The church, built between 1759-1810, sits right next to the equally historic Morrin Centre, which is home to the English Literature and Historical Society. The Morrin Centre is also home to hundreds of historical books and document and yes, a Gaol too!
The third building in this triptych was, at one time, another church, but is now the Institut Canadien housing yet another library.
So, as you can see, and what you have to remember is, Québec City was built not just by the French, but the British and Irish too.
There is always something to find up on the promenade that is the Terrace Dufferin, like, a Salvador Dali bronze, the SPACE ELEPHANT, that commands the skyline. This one was from a couple of years back, BC (before Covid) and sat in front of a side entrance to the Chateau Frontenac. So, a prime spot for catching people’s attention. Not sure what to make of the bronze pyramid on the elephant’s back though.

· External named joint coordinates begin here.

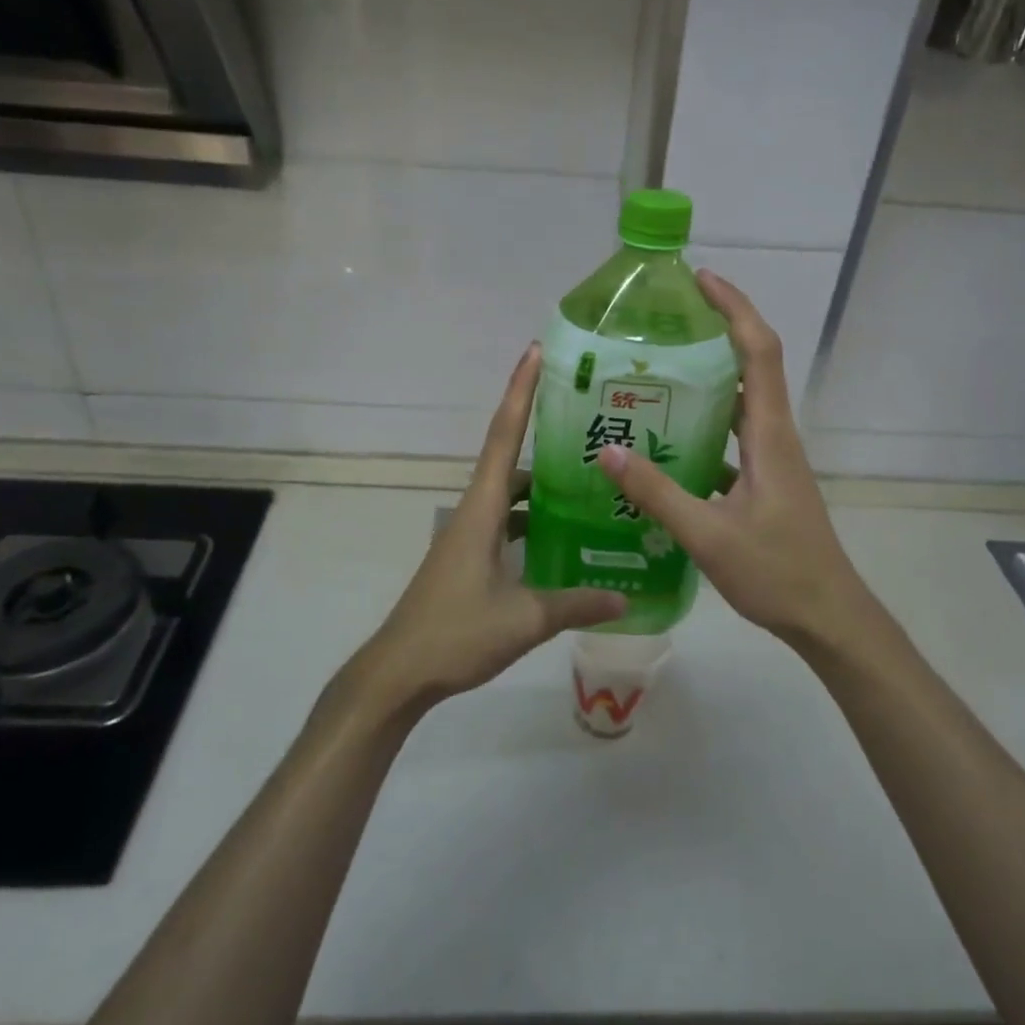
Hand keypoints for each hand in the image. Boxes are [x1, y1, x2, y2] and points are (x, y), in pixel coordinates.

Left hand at [352, 344, 625, 716]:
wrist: (399, 672)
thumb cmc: (456, 633)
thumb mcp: (525, 618)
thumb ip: (577, 602)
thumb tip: (625, 597)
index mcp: (481, 508)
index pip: (502, 435)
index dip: (520, 391)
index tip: (536, 352)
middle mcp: (473, 511)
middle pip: (508, 457)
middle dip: (542, 433)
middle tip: (589, 422)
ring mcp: (469, 536)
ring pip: (510, 495)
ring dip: (541, 483)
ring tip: (588, 479)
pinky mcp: (469, 559)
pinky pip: (507, 523)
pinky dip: (533, 519)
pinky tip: (564, 535)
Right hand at [597, 272, 875, 651]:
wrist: (828, 617)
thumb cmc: (778, 572)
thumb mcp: (708, 535)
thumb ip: (656, 492)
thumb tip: (606, 450)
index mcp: (769, 435)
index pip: (758, 351)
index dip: (734, 308)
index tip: (701, 279)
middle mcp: (773, 436)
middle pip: (751, 366)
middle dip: (715, 333)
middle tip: (663, 324)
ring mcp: (771, 460)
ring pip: (739, 404)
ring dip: (707, 381)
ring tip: (654, 375)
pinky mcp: (763, 483)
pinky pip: (730, 440)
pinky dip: (701, 429)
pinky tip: (662, 446)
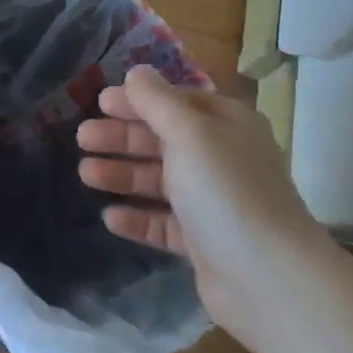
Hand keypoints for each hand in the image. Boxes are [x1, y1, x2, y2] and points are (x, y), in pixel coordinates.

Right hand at [77, 65, 317, 343]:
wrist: (270, 280)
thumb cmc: (226, 190)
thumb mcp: (188, 133)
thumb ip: (156, 100)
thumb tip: (137, 72)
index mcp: (227, 124)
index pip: (175, 102)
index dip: (137, 100)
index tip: (99, 102)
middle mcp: (222, 158)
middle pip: (163, 140)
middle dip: (122, 137)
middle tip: (82, 138)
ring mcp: (214, 203)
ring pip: (160, 181)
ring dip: (123, 175)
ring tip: (85, 174)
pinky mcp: (205, 243)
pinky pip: (164, 223)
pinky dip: (138, 217)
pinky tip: (110, 217)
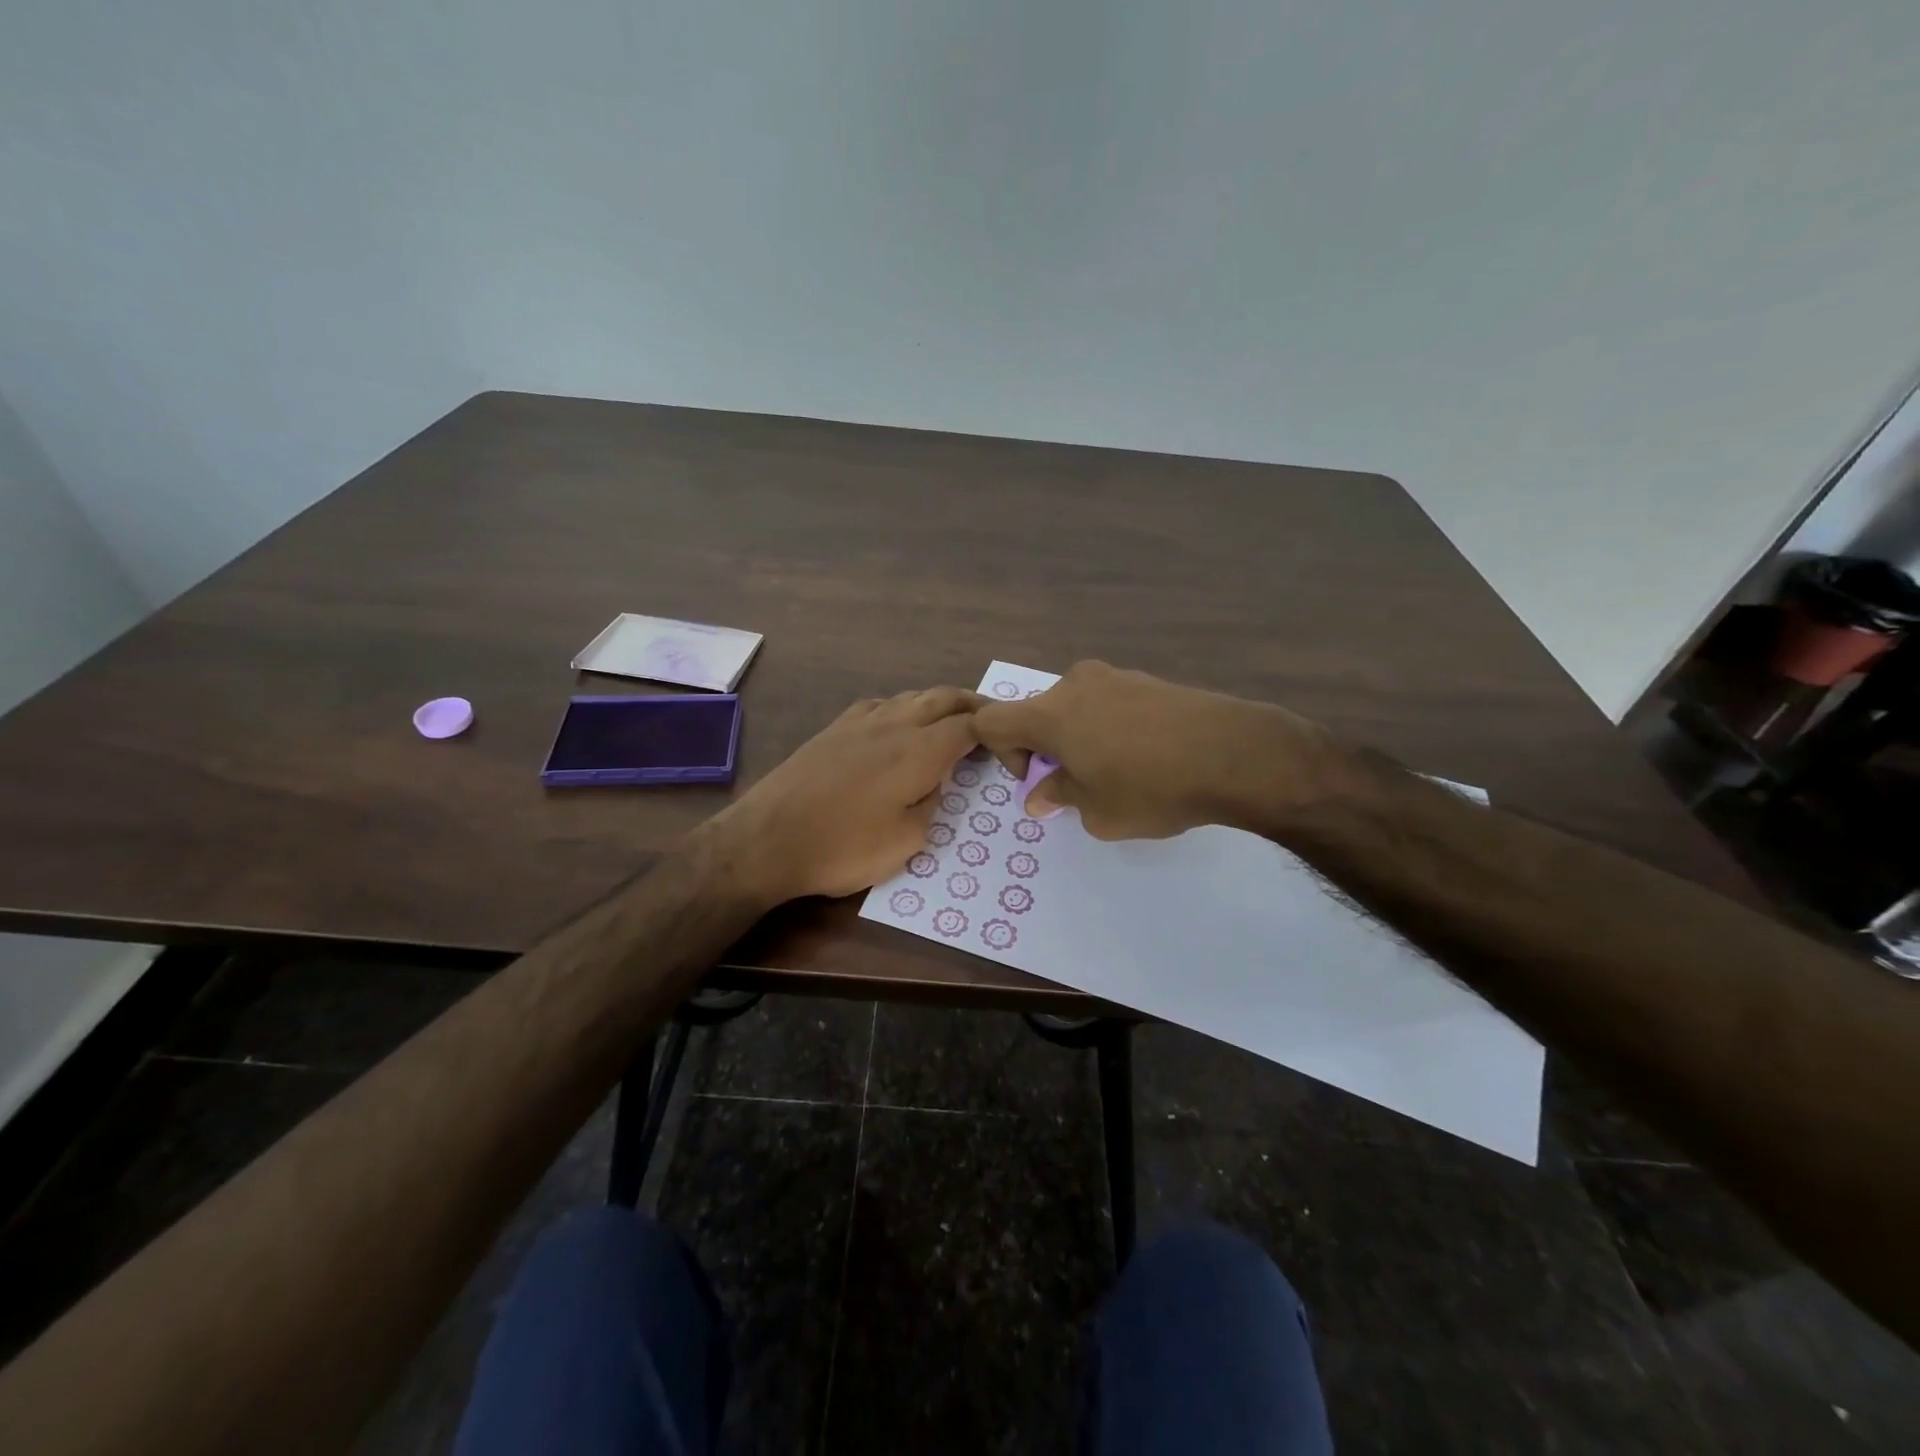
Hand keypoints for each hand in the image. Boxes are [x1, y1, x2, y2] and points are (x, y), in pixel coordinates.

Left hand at [705, 687, 981, 902]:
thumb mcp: (906, 842)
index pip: (968, 726)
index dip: (994, 730)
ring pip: (910, 696)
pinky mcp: (832, 729)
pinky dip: (901, 707)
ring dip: (937, 702)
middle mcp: (893, 725)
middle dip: (972, 703)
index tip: (1009, 742)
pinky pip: (879, 705)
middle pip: (942, 698)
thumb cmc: (843, 847)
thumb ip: (931, 805)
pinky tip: (897, 723)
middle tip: (992, 716)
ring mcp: (859, 722)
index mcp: (918, 751)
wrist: (767, 839)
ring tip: (950, 718)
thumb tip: (933, 784)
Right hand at [969, 661, 1331, 839]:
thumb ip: (1060, 797)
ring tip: (1120, 773)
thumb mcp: (1097, 811)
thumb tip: (1040, 794)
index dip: (1002, 753)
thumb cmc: (1152, 788)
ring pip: (1076, 708)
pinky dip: (1110, 728)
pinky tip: (1148, 756)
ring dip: (1080, 738)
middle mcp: (1076, 685)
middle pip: (1038, 713)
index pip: (992, 721)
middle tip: (1080, 784)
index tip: (1038, 779)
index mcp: (1051, 713)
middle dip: (1047, 749)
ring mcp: (1116, 677)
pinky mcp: (1149, 680)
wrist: (1236, 753)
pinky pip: (1110, 703)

Every year we get something different if not, surprising. Stand by for more …
They built a new multi storey carpark and created a park around it for tourists and locals alike, right on the waterfront in the Old Port area right where the cruise ships come in. But they made the car park both a hanging garden and, a view point. Giving the roof over to greenery not cars.
All in all, it’s a lovely place to park up, and hang out with your kids for a couple of hours, as there are water features in the park. Or, it’s a starting point for visitors to the old quarter, or a walk along the sea front.
And yes, that is another visiting ship. The Italian training ship Amerigo Vespucci. And yes, with a crowd of hopefuls wanting to get onboard—but there’s a three hour long queue. Enjoy the view!
This is all so much nicer than what use to greet the cruise ships coming in … what was, an ugly open car park. What do you think?
As I mention in my post about the Viking ship, we’ve had a lot of visitors to our port over the years. The Spanish came with this magnificent replica galleon—the Andalucía— a few years back, and allowed visitors aboard. Sad to say, the numbers were limited to go onboard to visit the actual ship, and they were only here for a few days before heading to Montreal and then, Boston and further south.
I never managed to get onto the ship itself. The queues were huge, they say at least 10k to 15k queued over the 2 day period. And why not, what a chance of a lifetime. Anyway, I did get up close in personal from the quayside and was just as happy to have seen this magnificent ship.
Today’s mini tour of Québec City takes us to the Catholic Cathedral—Notre-Dame de Québec Basilica-Cathedral—and, next door, what once was the adjoining seminary. The seminary is now the architectural school of the University Laval. I mean, how cool is that? The building is amazing and, because of the endowment, is preserved as a working, living monument to the history of the city and the architecture as well.
Not only that, but the cathedral next door has one of only a handful of ‘Holy Doors‘ outside the Vatican. It’s only used ‘open’ on certain special holy days and, of course, is and of itself, an attraction to pilgrims.
Both these amazing buildings and cathedral sit on the ‘town square’ opposite City Hall or, Hotel de Ville, Québec. More of which I can share with you in another post.
Note:The Cathedral-Basilica of Notre-Dame de Québec is the primatial church of the Roman Catholic Archdiocese of Québec. It is the oldest church in Canada and was the first church in Canada to be elevated to the rank of minor basilica, by Pope Pius IX in 1874.
Being on the river, and a major river at that, means lots of cruise ships and shipping come our way. But also, on special occasions, we get the odd historical sailing visitor stop in port like the Queen Mary and the QEII.
We’ve also had a full-on Spanish Galleon, a Viking long boat, and even the Tall Ships regatta visit us on a regular basis.
Today I bring you the Viking longboat that visited us BC (before Covid), in 2018, I think.
What was striking at the time was just how small it actually is, especially compared to the tug boat tied up next to it. And yes, this one did sail across the Atlantic. It recreated the route they think original Vikings might have taken to make landfall in Canada before Columbus et al.